Al Zubair will return to the track in Bahrain and Dubai for the competition’s ninth season, which begins in November.
The championship will feature the regional debut of the brand-new Porsche GT3 Cup car and again give young talent a chance to shine and develop.
Al Zubair’s meteoric rise also gives every reason for fellow Middle Eastern drivers to follow suit.
“I believe the Porsche GT3 CCME is the perfect platform to start racing for young Arab drivers.

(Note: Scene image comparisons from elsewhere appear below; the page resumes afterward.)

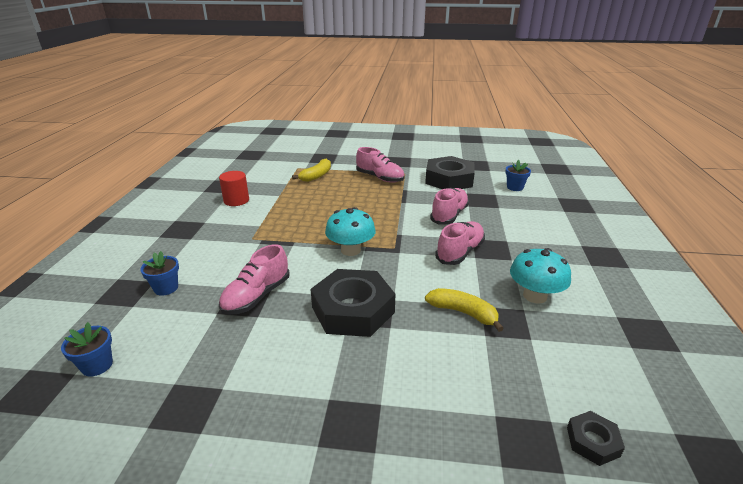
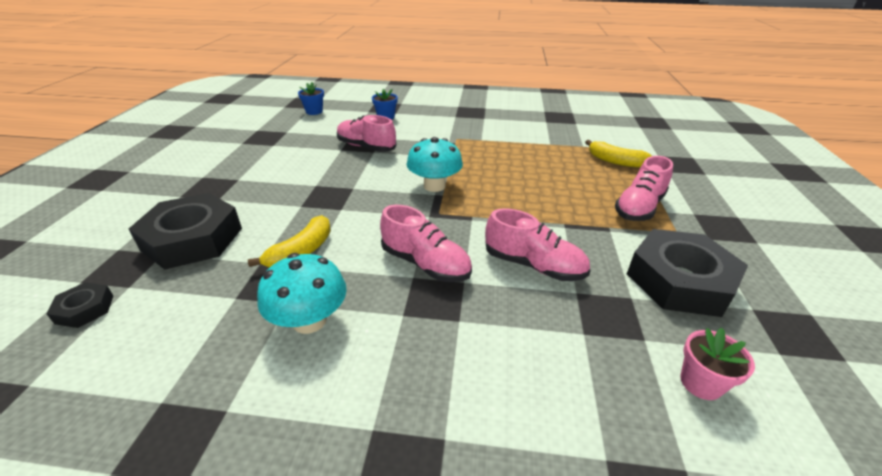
camera: 90 degrees right, 5 degrees up
red cylinder [219,171,249,206] -> none
black nut [311,269,395,337] -> black nut moved to [129,193,242,269]
blue flower pot [506,160,531,191] -> pink flower pot [680,327,755,400]

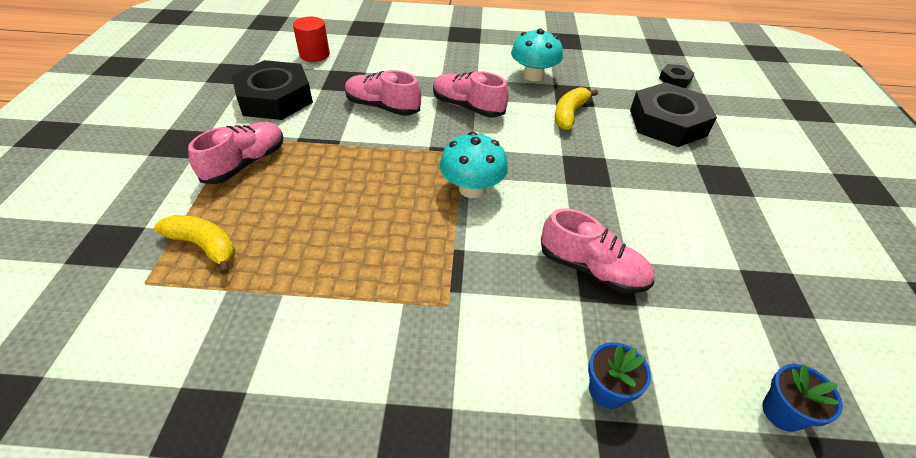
camera: 175 degrees right, 10 degrees up
pink flower pot [680,327,755,400] -> red cylinder [293,17,330,62]

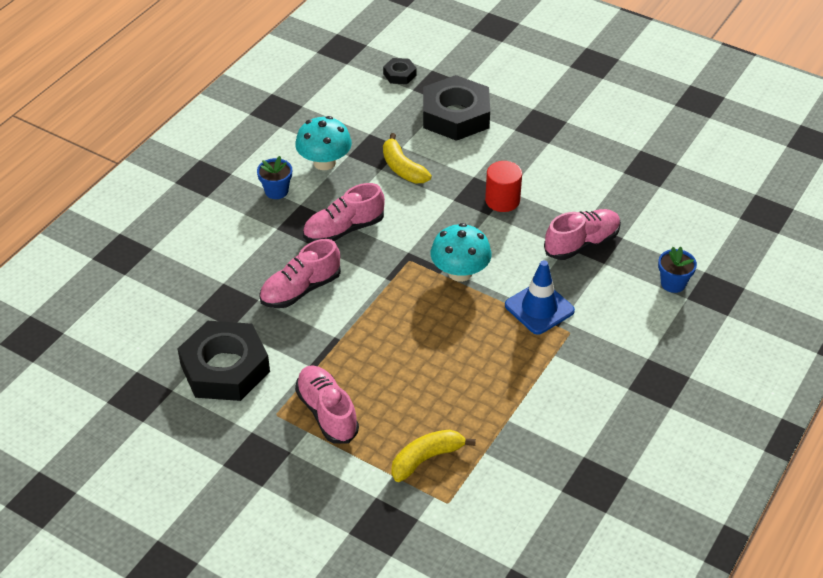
camera: 60 degrees left, 0 degrees up
red cylinder [293,17,330,62] -> red cylinder moved to [485,161,522,212]
blue flower pot [762,364,843,432] -> blue flower pot moved to [257,156,292,199]
none -> blue traffic cone [505,260,575,335]

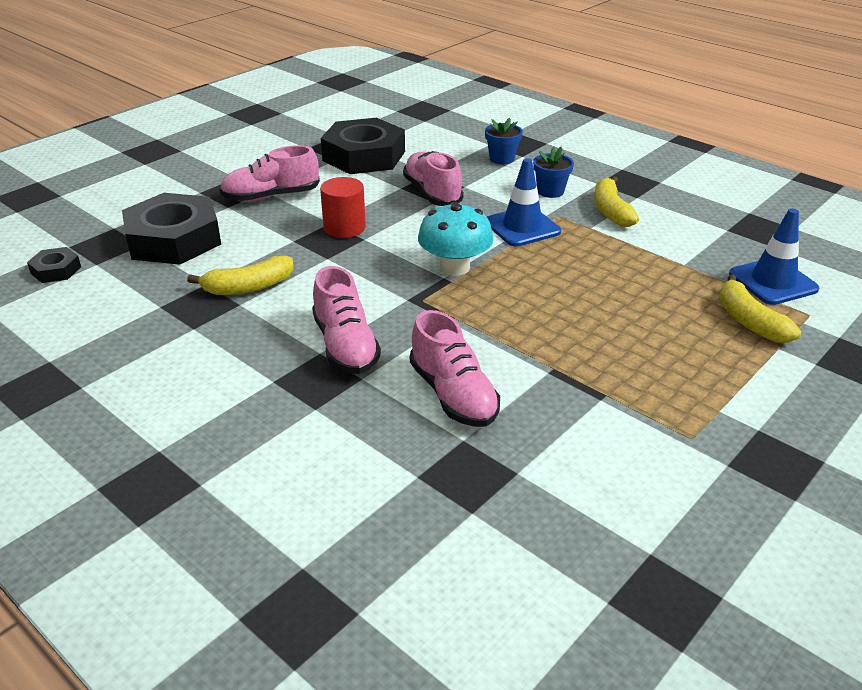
camera: 80 degrees left, 10 degrees down
black nut [178,321,270,401] -> black nut moved to [321,118,405,174]
blue flower pot [257,156,292,199] -> blue flower pot moved to [533,147,574,198]
turquoise mushroom [295,116,352,170] -> none
pink shoe [295,366,359,444] -> pink shoe moved to [220,145,320,202]
none -> yellow banana [594,176,639,227]
none -> blue traffic cone [729,209,819,305]

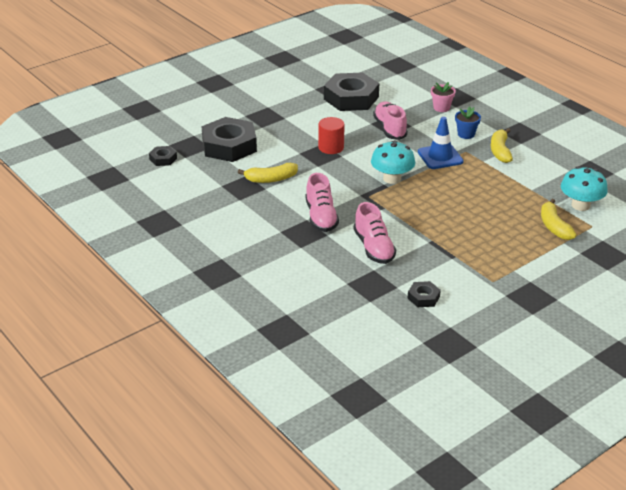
camera: 10 degrees right, 0 degrees up
pink shoe [220,145,320,202] -> none
blue flower pot [485,118,523,164] -> pink flower pot [431,82,456,112]
blue traffic cone [729,209,819,305] -> turquoise mushroom [561,166,608,211]
none -> black nut [407,281,441,307]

It takes place at the best time of year for weather, you learn the car inside and out, you learn everything about qualifying and improving your speed,” said Al Zubair.
“There is also a real mixture of drivers, amateurs and seasoned professionals, giving every driver a goal and somebody to compete against. So yes, overall I think it is the best way to start and develop and then, if you progress well, there is a potential pathway into Europe.
“I’d like to think I am a great example of that.”